Linear Regression Evaluation:
MAE: 344.0185344541952
MSE: 218093.86422772516
R2 Score: 0.47654906131579244
Ridge Evaluation:
MAE: 343.9508196879352
MSE: 218058.4184308561
R2 Score: 0.476634135399418
Lasso Evaluation:
MAE: 343.9394183178123
MSE: 218057.4565457506
R2 Score: 0.47663644403686245
Elastic Net Evaluation:
MAE: 342.38068984767983
MSE: 218570.859614375
R2 Score: 0.4754042162566524


# Task 3: Model Building with Polynomial Features

In [14]:
poly = PolynomialFeatures(degree=2)
X_poly = poly.fit_transform(X)
X_train_poly, X_test_poly, y_train_poly, y_test_poly = train_test_split(X_poly, y, test_size=0.2, random_state=42)

poly_model = LinearRegression()
poly_model.fit(X_train_poly, y_train_poly)
y_pred_poly = poly_model.predict(X_test_poly)

print("Polynomial Regression Evaluation:")
print("MAE:", mean_absolute_error(y_test_poly, y_pred_poly))
print("MSE:", mean_squared_error(y_test_poly, y_pred_poly))
print("R2 Score:", r2_score(y_test_poly, y_pred_poly))

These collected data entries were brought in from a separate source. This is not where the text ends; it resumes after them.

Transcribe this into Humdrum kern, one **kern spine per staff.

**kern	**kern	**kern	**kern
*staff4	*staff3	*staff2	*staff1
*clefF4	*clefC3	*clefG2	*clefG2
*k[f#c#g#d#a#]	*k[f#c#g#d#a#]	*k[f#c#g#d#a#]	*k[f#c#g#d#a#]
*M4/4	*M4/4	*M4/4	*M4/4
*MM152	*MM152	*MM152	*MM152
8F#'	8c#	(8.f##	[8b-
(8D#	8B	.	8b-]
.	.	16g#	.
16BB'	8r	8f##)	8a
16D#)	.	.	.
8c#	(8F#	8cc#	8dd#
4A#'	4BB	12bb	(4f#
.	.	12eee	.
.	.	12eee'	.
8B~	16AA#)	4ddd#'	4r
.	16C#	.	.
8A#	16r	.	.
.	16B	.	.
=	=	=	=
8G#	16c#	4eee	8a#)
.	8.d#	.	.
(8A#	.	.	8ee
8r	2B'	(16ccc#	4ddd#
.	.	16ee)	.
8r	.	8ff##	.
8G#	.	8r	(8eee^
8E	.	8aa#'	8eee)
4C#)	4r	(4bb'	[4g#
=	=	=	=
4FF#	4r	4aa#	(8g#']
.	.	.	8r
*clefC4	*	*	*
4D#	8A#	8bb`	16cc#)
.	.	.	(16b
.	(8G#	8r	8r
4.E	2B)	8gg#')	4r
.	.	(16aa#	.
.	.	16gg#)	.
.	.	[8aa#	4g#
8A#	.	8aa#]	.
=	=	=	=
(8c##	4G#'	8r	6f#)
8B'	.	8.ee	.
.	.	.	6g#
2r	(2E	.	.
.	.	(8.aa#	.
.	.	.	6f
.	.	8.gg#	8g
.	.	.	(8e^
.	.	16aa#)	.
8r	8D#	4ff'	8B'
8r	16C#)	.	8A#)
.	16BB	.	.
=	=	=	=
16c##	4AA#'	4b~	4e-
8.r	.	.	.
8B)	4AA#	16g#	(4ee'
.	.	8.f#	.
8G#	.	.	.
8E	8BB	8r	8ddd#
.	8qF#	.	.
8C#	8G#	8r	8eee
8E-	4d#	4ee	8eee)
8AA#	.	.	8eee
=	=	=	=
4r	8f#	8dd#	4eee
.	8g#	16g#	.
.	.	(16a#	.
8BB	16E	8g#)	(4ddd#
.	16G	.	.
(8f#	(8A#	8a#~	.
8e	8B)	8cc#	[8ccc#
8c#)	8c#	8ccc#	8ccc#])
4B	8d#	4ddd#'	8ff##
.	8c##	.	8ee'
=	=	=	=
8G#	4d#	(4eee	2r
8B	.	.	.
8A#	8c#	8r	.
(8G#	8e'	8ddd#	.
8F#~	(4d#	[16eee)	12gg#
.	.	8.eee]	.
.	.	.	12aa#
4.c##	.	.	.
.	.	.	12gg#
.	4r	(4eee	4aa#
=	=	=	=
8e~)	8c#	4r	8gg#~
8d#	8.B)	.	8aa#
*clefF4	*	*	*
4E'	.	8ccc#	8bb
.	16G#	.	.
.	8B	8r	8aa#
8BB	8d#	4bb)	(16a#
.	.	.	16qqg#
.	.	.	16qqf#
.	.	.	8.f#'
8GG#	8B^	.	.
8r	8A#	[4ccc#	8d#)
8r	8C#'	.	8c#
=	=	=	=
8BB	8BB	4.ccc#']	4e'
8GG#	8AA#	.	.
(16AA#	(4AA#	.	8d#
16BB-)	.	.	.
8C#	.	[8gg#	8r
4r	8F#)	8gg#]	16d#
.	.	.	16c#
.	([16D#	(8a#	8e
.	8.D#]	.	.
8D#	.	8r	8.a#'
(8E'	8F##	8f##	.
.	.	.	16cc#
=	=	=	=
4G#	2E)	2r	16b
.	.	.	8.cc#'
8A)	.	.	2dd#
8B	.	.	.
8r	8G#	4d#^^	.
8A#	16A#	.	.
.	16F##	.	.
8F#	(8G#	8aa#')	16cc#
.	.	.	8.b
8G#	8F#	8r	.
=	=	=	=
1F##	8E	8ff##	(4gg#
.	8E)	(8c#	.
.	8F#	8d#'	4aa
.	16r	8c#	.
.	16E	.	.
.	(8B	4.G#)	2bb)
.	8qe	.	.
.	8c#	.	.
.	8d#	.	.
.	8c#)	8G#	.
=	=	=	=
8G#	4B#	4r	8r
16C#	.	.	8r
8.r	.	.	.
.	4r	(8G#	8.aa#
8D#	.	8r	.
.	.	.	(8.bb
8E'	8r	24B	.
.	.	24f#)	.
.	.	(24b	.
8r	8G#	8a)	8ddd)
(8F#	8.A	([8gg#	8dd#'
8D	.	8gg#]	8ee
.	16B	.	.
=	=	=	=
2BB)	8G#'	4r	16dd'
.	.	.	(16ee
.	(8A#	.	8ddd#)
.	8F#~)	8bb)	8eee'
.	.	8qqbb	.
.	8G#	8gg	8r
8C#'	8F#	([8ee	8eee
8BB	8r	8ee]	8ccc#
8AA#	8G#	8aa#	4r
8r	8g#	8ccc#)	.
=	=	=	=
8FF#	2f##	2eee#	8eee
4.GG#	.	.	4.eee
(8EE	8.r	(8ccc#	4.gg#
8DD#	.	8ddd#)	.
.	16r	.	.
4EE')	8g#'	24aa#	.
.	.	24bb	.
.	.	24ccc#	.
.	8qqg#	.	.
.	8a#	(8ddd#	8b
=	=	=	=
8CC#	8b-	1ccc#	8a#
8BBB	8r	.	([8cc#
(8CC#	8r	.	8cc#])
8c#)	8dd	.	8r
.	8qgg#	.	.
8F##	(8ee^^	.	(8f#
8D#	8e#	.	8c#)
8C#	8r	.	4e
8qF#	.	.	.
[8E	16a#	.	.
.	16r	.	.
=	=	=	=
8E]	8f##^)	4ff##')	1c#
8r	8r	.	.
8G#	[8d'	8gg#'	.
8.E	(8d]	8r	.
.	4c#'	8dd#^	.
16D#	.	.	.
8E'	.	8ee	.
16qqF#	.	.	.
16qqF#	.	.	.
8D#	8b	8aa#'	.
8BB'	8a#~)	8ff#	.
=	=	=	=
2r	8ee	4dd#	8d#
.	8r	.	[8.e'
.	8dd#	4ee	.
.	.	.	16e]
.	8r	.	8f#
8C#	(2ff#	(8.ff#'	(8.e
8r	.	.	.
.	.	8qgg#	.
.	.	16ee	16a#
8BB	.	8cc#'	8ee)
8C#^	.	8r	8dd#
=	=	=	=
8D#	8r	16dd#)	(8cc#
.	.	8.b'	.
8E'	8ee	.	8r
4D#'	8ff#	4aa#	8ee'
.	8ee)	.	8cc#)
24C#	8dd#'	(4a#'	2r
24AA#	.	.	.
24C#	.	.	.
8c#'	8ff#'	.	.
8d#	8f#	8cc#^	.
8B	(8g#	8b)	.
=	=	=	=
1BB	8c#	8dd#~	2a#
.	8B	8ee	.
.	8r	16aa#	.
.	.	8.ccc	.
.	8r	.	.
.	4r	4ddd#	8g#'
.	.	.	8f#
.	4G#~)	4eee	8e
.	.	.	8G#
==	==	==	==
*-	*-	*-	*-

joblib.dump(poly_model, 'best_poly_model.pkl')

# Task 4: Model Evaluation and Validation
for name, model in models.items():
    scores = cross_val_score(model, X, y, cv=5, scoring='r2')
    print(f"{name} Cross-Validation R2 Score: {np.mean(scores)}")

# Task 5: Reporting and Insights
print("Key Findings:Example")
print("- Temperature and Humidity are significant factors influencing rentals.")
print("- Polynomial features improved the R2 score compared to linear models.")
print("- Ridge regression performed better than Lasso, indicating less need for feature selection.")
print("Recommendations:")
print("- Further feature engineering on time-based patterns may improve accuracy.")

Polynomial Regression Evaluation:
MAE: 289.09512920932684
MSE: 171378.44891588186
R2 Score: 0.5886715553740107
Linear Regression Cross-Validation R2 Score: -0.42338968058339627
Ridge Cross-Validation R2 Score: -0.41963527338440515
Lasso Cross-Validation R2 Score: -0.37906853793239464
Elastic Net Cross-Validation R2 Score: -0.7403288109971691
Key Findings:Example
- Temperature and Humidity are significant factors influencing rentals.
- Polynomial features improved the R2 score compared to linear models.
- Ridge regression performed better than Lasso, indicating less need for feature selection.
Recommendations:
- Further feature engineering on time-based patterns may improve accuracy.